I’m just cranky because the GODDAMN FUCKING STATE OF NEW YORK STOLE $1700 OF MY MONEY WITHOUT WARNING ME. WHILE I WAS OUT OF THE COUNTRY AND COULDN’T DO ANYTHING ABOUT IT. Which meant all our vacation cash had to go to pay our rent for next month, and then the vacation had to be charged to a credit card, which makes me exceptionally cranky because the whole point of the vacation was that we could pay cash for it.

Right before the road trip in 2009, I got a bill from the IRS informing me that I’d filed my 2007 taxes improperly and I owed over $3000. (Some paperwork apparently never got mailed to me, so I never included it.) I freaked out, called them, and worked out a payment plan to pay it back. I finally managed to pay off the last of it this year.

Yesterday, while dealing with the IRS and the State of New York, I was told that in the fine print of that original bill, I was supposed to contact the State of New York MYSELF within 90 days so that my state tax return could be reworked. Naturally I never saw that provision, it being buried in the fine print, and no one at the IRS bothered to point that out to me. When I never contacted NY, they reworked my tax return themselves, and have been sending bills for said tax return to my old address in California—which never got forwarded to me, because I haven’t lived there for over a year. When they never heard from me, they issued a tax levy on my accounts, which meant the bank had to empty various savings accounts and send them $1700 on my behalf.

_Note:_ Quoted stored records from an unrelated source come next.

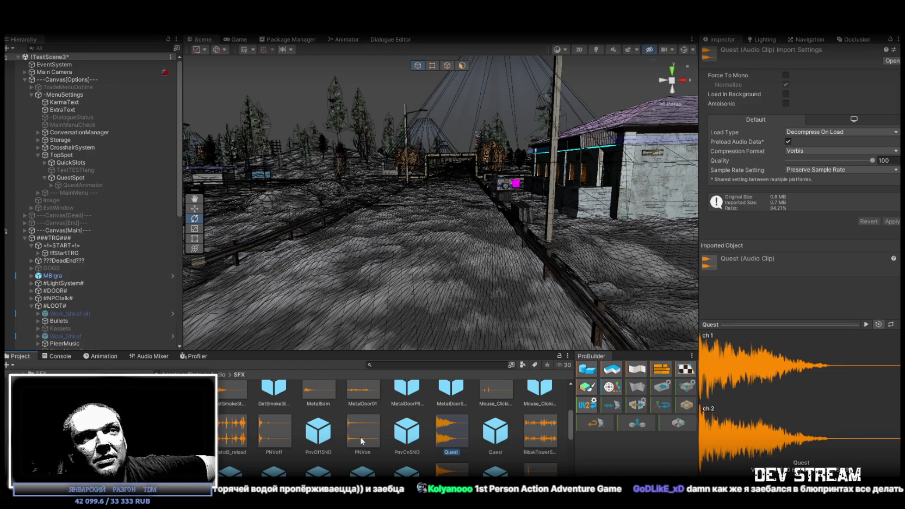
Preview the Quest sound, then list the glukobit_BP clips in the Audio/Music folder.
click(865, 326)
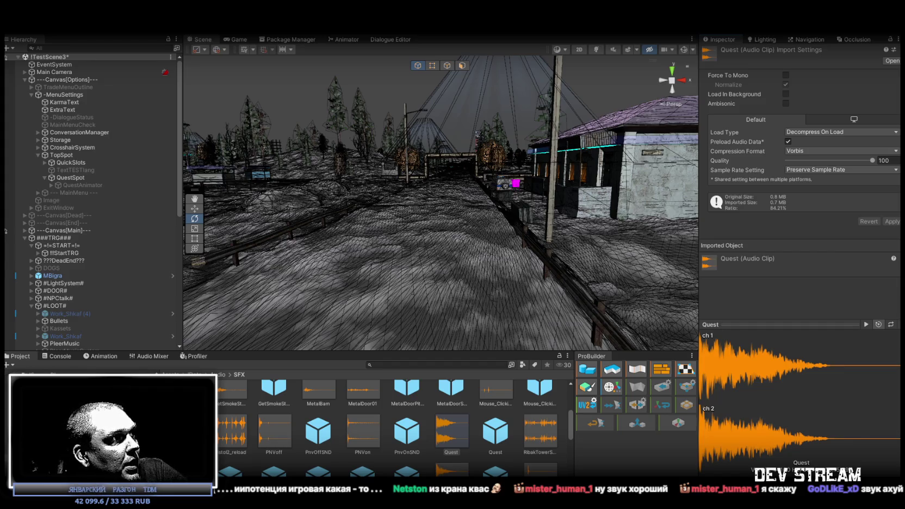
click(55, 435)
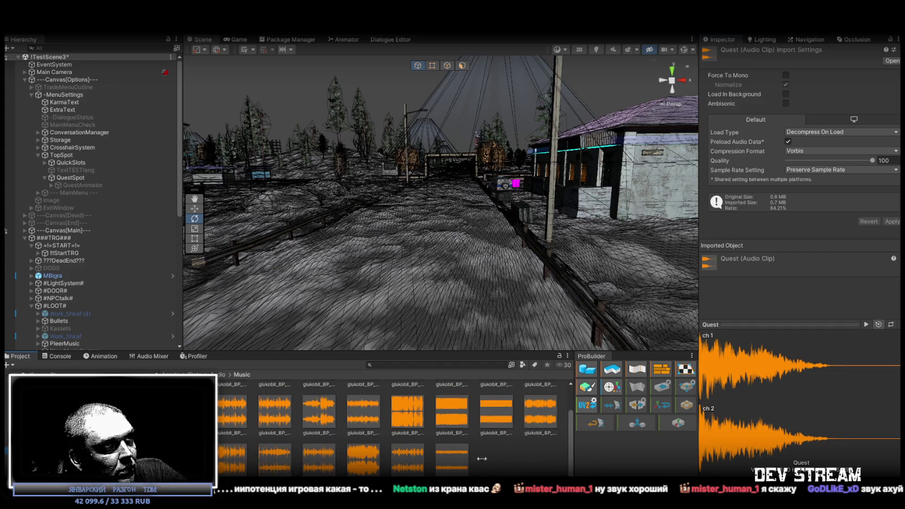
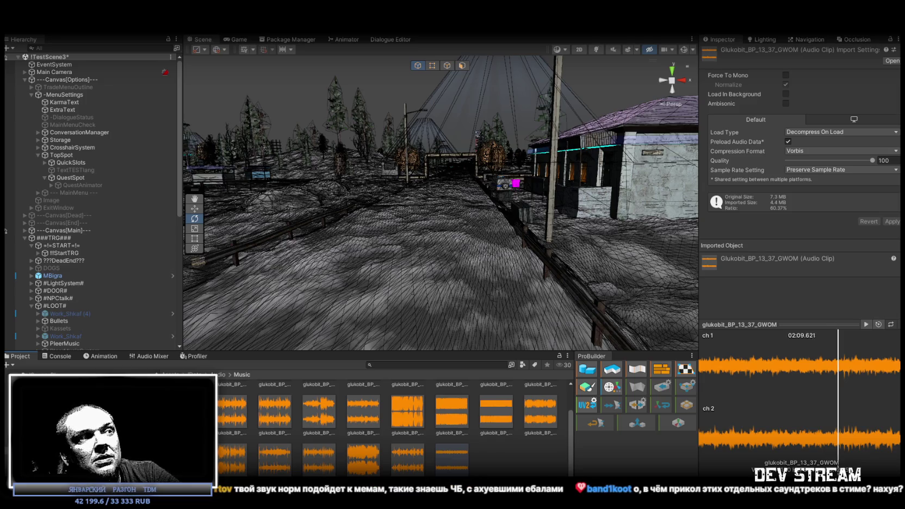
Open the Foz game's TSSFOZmusic.zip link from the Twitch channel panels, then close the preview.
key(alt+Tab)
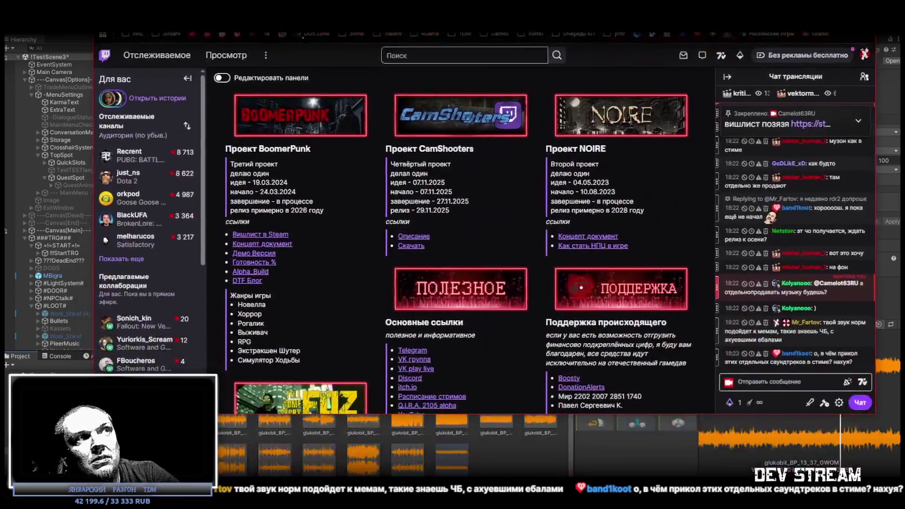
scroll(350, 296, up, 1)
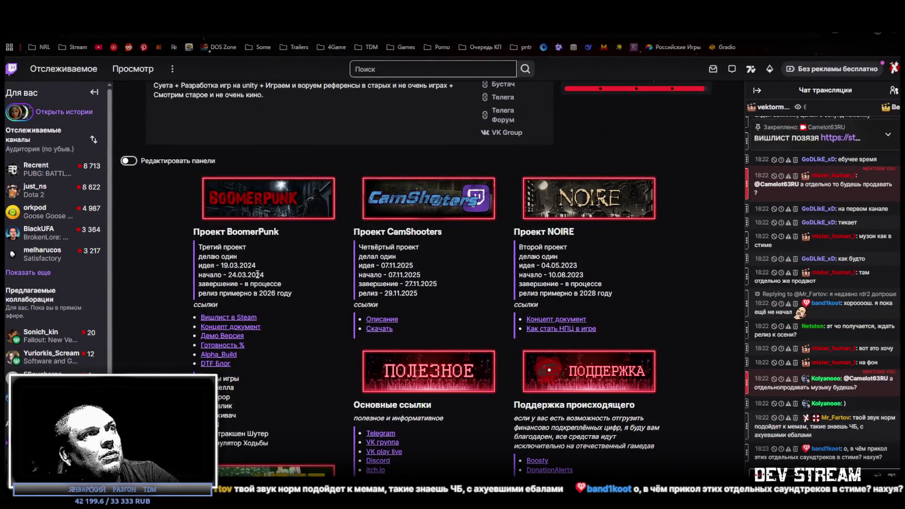
scroll(446, 303, down, 6)
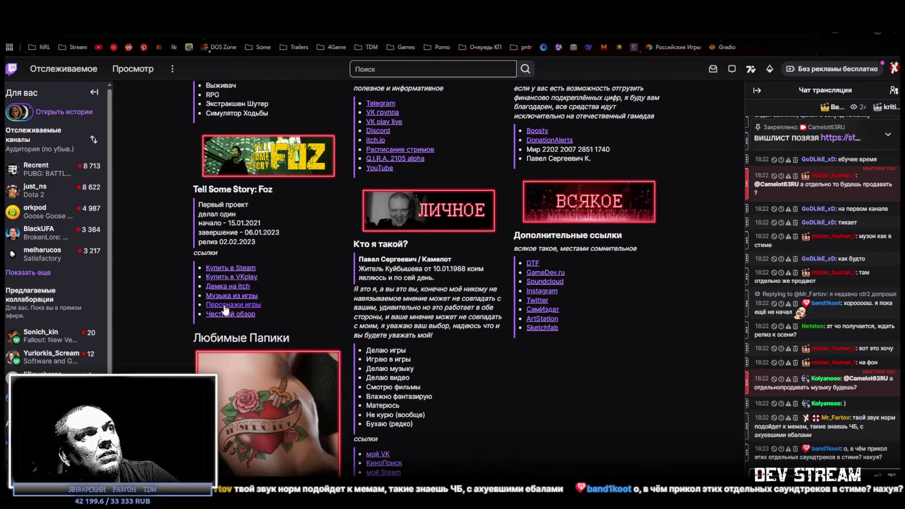
click(233, 295)
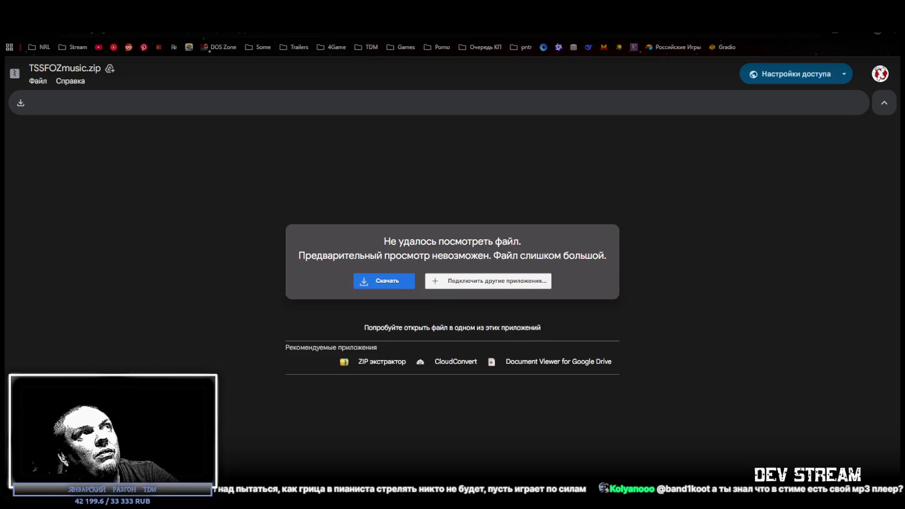
key(ctrl+w)
Return to the Unity editor with the Music clips showing.
key(alt+Tab)
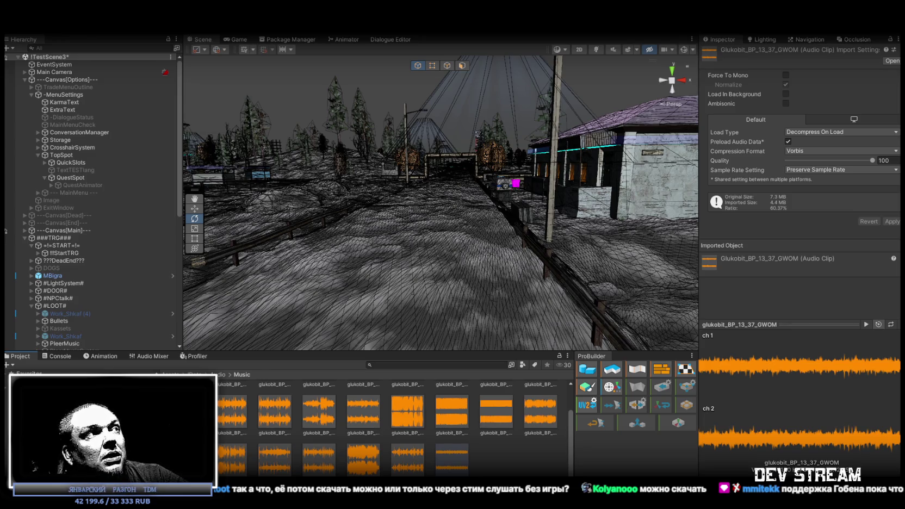
Go from !Data up to Assets and into the Bird Flock folder, turning the scene view.
click(196, 374)
click(165, 374)
double_click(319, 381)
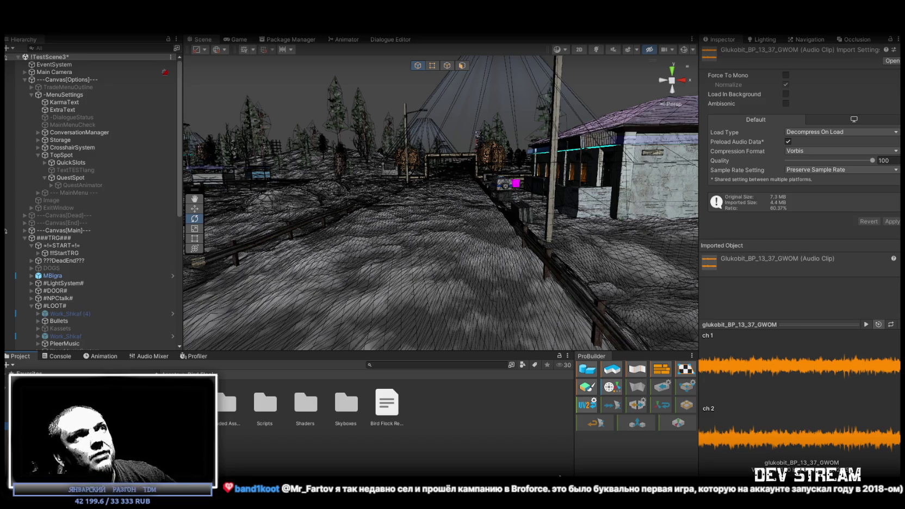
mouse_move(413, 180)
mouse_down()
mouse_move(462, 180)
mouse_move(455, 200)
mouse_up()
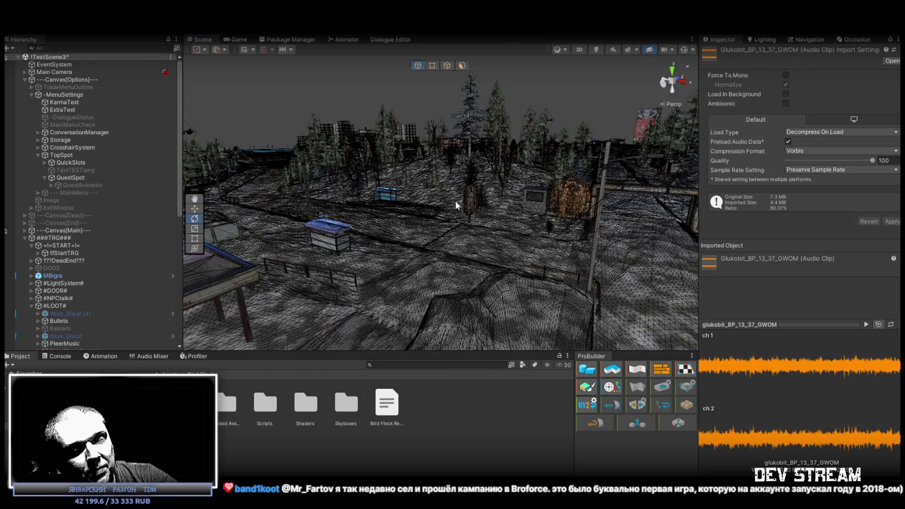
Bring the scene camera down to ground level, then open the Steam wishlist.
mouse_move(455, 201)
mouse_down()
mouse_move(323, 185)
mouse_move(380, 219)
mouse_move(680, 223)
mouse_move(478, 194)
mouse_move(473, 173)
mouse_up()
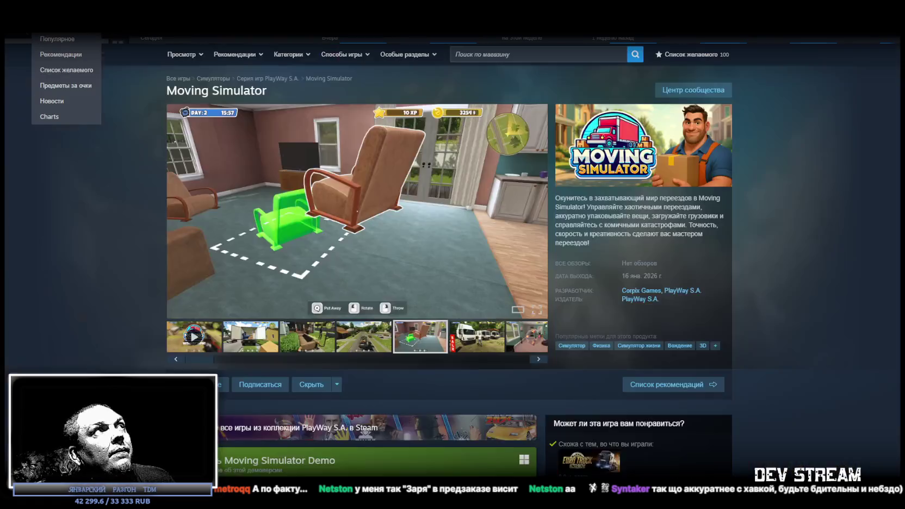
click(697, 55)
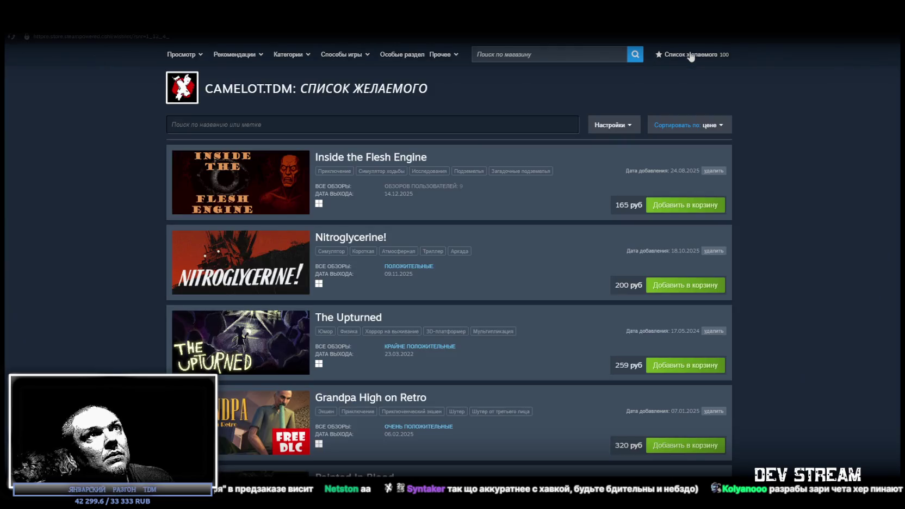
Scroll the wishlist past REANIMAL and Tainted Grail, then open REANIMAL's store page.
scroll(435, 183, down, 3)
scroll(435, 182, down, 20)
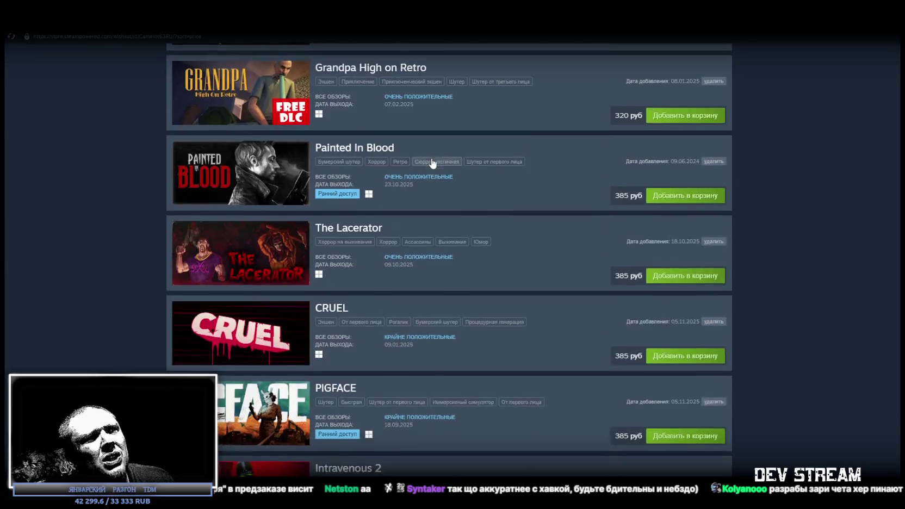
scroll(425, 175, down, 10)
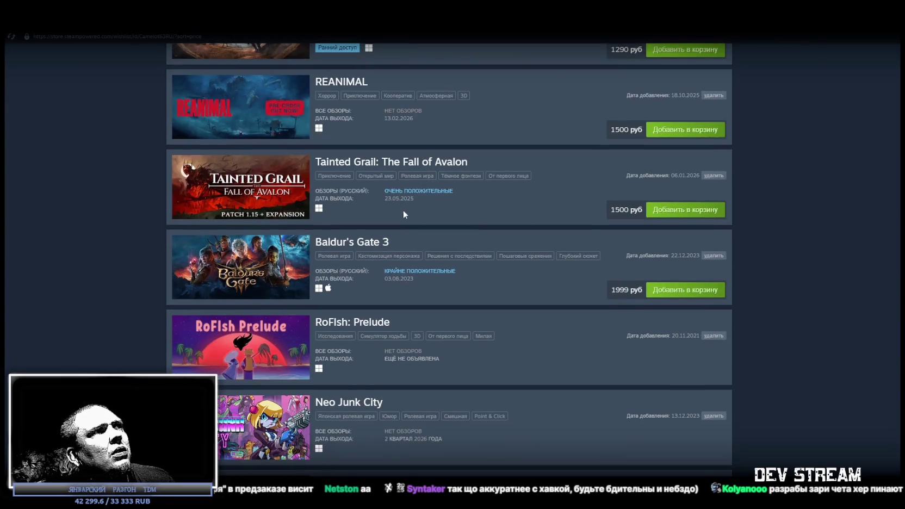
scroll(403, 210, down, 1)
scroll(404, 235, up, 3)
scroll(404, 237, up, 2)
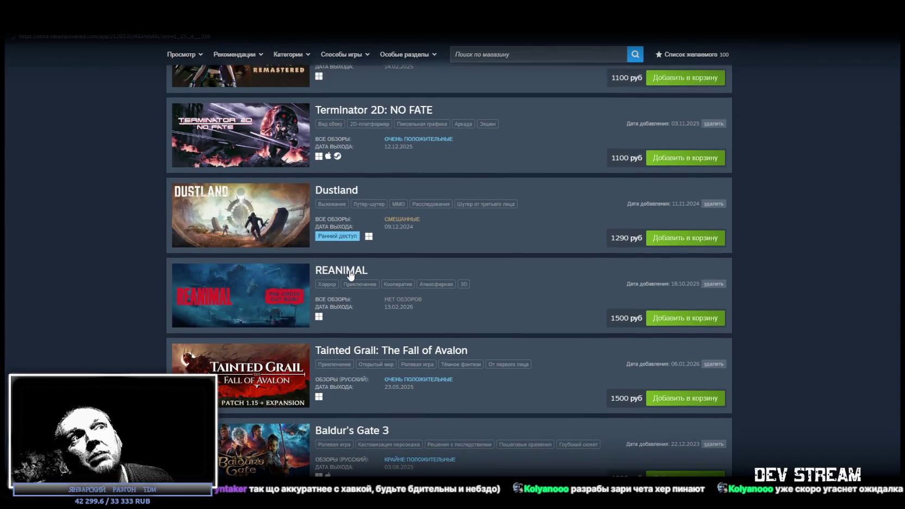
click(367, 274)
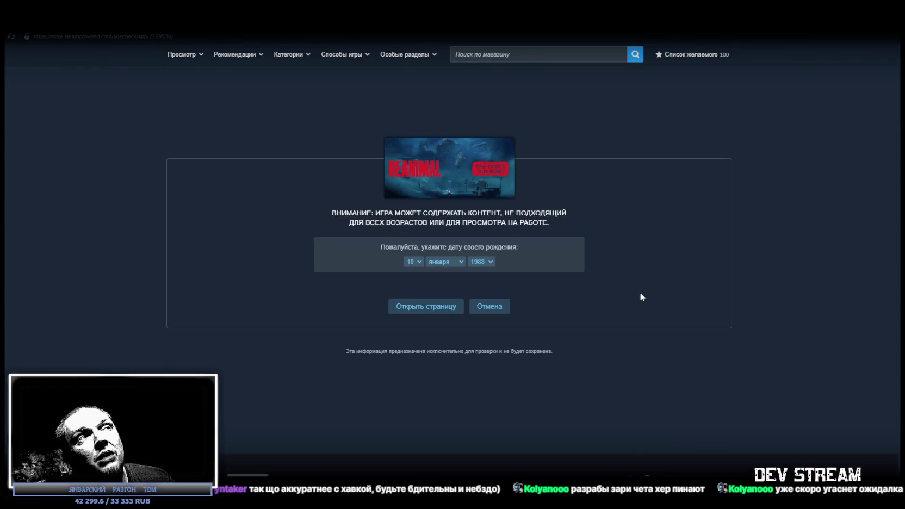
Pass the age check and browse REANIMAL's store page, highlighting its release date.
click(426, 307)
scroll(435, 254, down, 3)
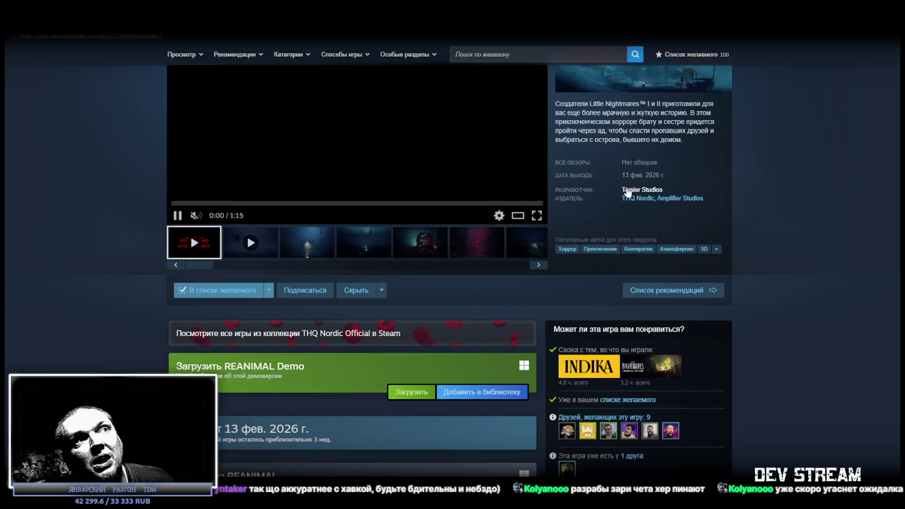
scroll(574, 185, up, 1)
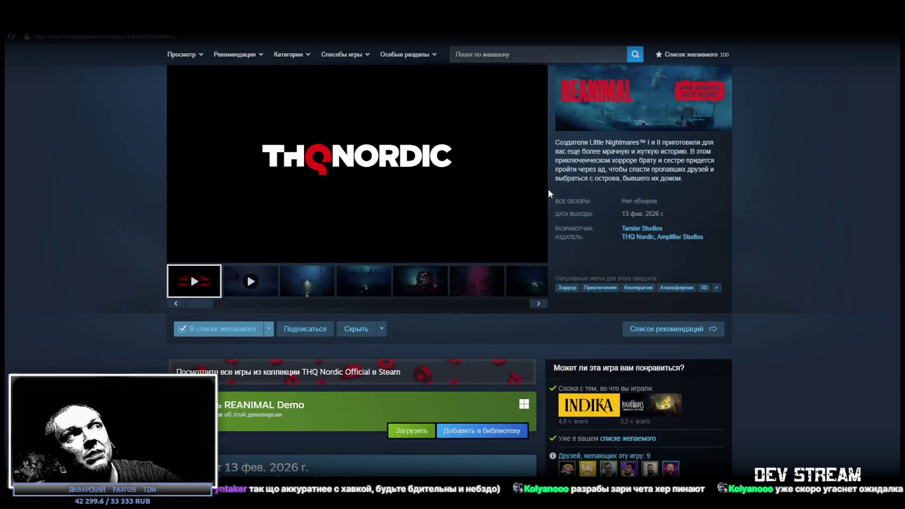
scroll(502, 194, down, 5)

Now, let’s recap. They were sending bills to my California address, but I never got anything while I lived there, which meant they’ve only been trying to contact me within the last year. For a tax bill that’s now four years old. And yes, my address has changed, but my PHONE NUMBER AND EMAIL ADDRESS ARE EXACTLY THE SAME. Also, clearly they had no trouble digging up my current bank account information, so why couldn’t they be bothered to, you know, maybe CALL ME AND TELL ME I OWED THEM $1700?

I spent all morning on the phone yesterday, trying to figure out what happened when and what I could do about it. Short answer: I’m screwed. That money’s gone.

So now we have less than $500 left in emergency money, on an already tight budget, with Christmas coming up. Good times.

I wanted my husband to have an upscale vacation. By myself, I was always perfectly happy to stay in the local illegal Craigslist B&B and wander through the bars and restaurants the locals frequented. That way, I could spend my money on one or two really nice four-star dinners and museum admissions and the like. But I figured he’d want to be eased into international travel, which is why we opted for an expensive resort in the mountains—nothing to do but relax and be pampered, right? With no worries about being robbed in our sleep or getting Montezuma’s Revenge from the water. So, we had the upscale vacation, and thanks to the extra food and beverage charges, paid through the nose for it. Which I wouldn’t even mind, if it hadn’t been for that unexpected tax bill.

So, the moral of the story is: don’t bother with the upscale resorts. Stay in the cheap hotel, eat with the locals, really get to know the country. I can hang out with English-speaking white people at home for free, I don’t need to pay extra to do that somewhere else.

Also, be sure to have a healthy emergency fund, no matter what.